Anti-IgLON5 disease is a disorder associated with autoantibodies.
The autoantibodies exist to Anti-IgLON5 , a neural cell adhesion molecule of unknown function.
The disorder affects men and women equally.
The disease usually develops at age 50 to 60 years of age.
The disorder is characterized by a distinctive sleep phenotype and a wide range of neurologic symptoms.
Sleep phenotypes include poorly consolidated sleep, NREM parasomnia with undifferentiated or probably differentiated NREM sleep early in the sleep episode with vocalizations and movements, sleep disordered breathing, REM sleep behavior disorder, and stridor.
Patients may experience daytime sleepiness.
Other manifestations include dysarthria, dysphagia, gait instability, chorea, cognitive changes, eye movement abnormalities, fasciculations, and myoclonus.

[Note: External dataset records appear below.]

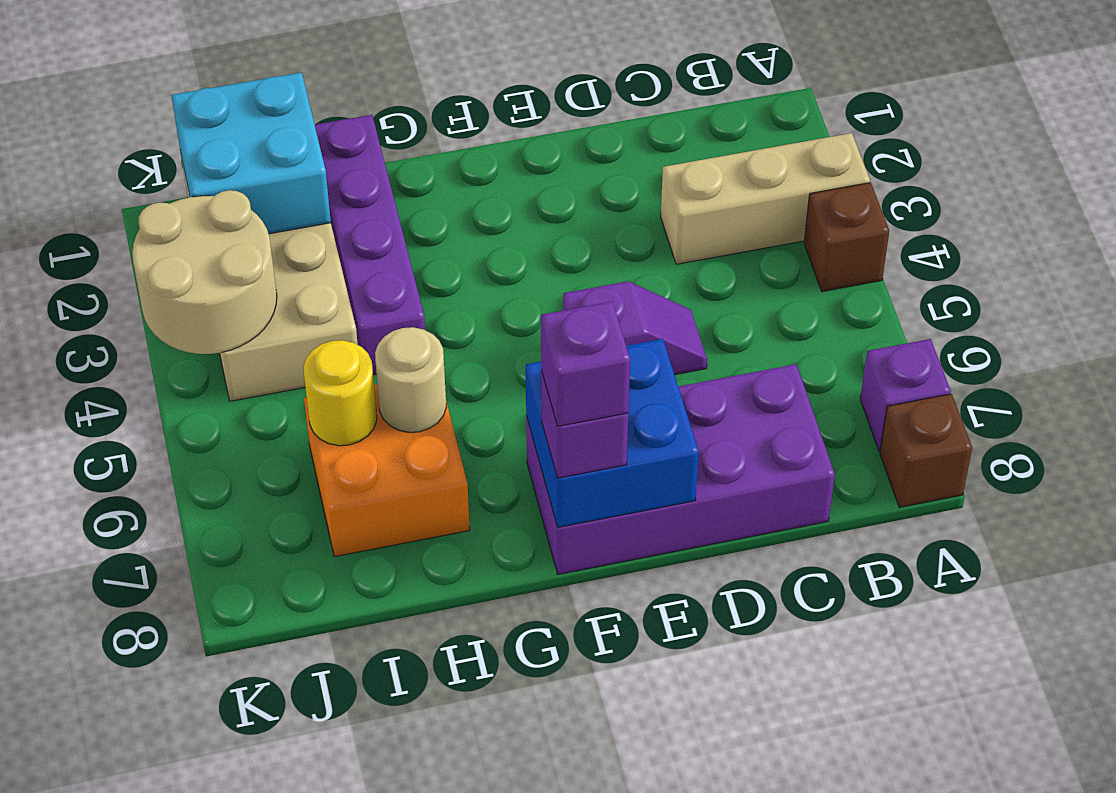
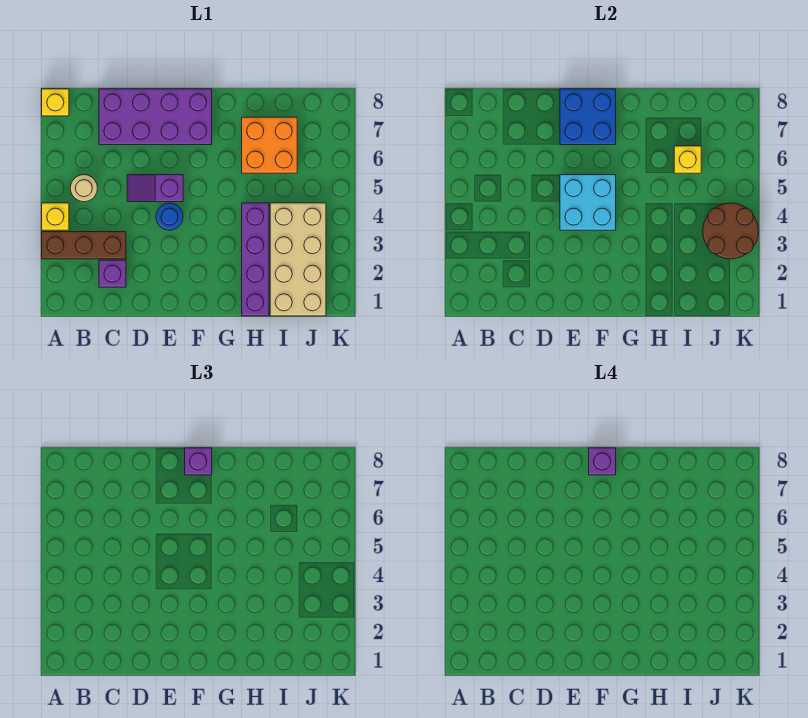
tan brick A3:C3 level 1 -> brown brick A3:C3 level 1
brown brick A4 level 1 -> yellow brick A4 level 1
purple brick A7 level 1 -> purple brick C2 level 1
brown brick A8 level 1 -> yellow brick A8 level 1
none -> blue round brick E4 level 1
tan round brick H6 level 2 -> tan round brick B5 level 1
cyan brick I1:J2 level 2 -> cyan brick E4:F5 level 2
yellow round brick I6 level 2 -> yellow brick I6 level 2
tan round brick J3:K4 level 2 -> brown round brick J3:K4 level 2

Phenotypes include predominantly sleep related disorders, bulbar syndrome, innervation changes in the arms and leg muscles, progressive supranuclear palsy like syndrome, cognitive syndrome, hyperexcitability with cramps, myoclonus, and fasciculations.
The rarity of the entity, and its slow progression over months or years contribute to a diagnostic delay in time, with the median time from symptom onset to diagnosis of 2.5 years.
Little is known about treatment, but the reported response rate immunotherapy ranges from 10 to 70%.
Little is known about effective treatment, but response rate immunotherapy ranges from 10 to 70% and includes glucocorticoids immunoglobulins. plasma exchange, rituximab, cyclophosphamide, azathioprine, mycophenolate mofetil or a combination.
Combination therapy seems to be more effective.
Diagnosis is based on the findings of typical sleep symptoms, a combination of additional neurologic symptoms and the presence of IgLON5 auto antibodies.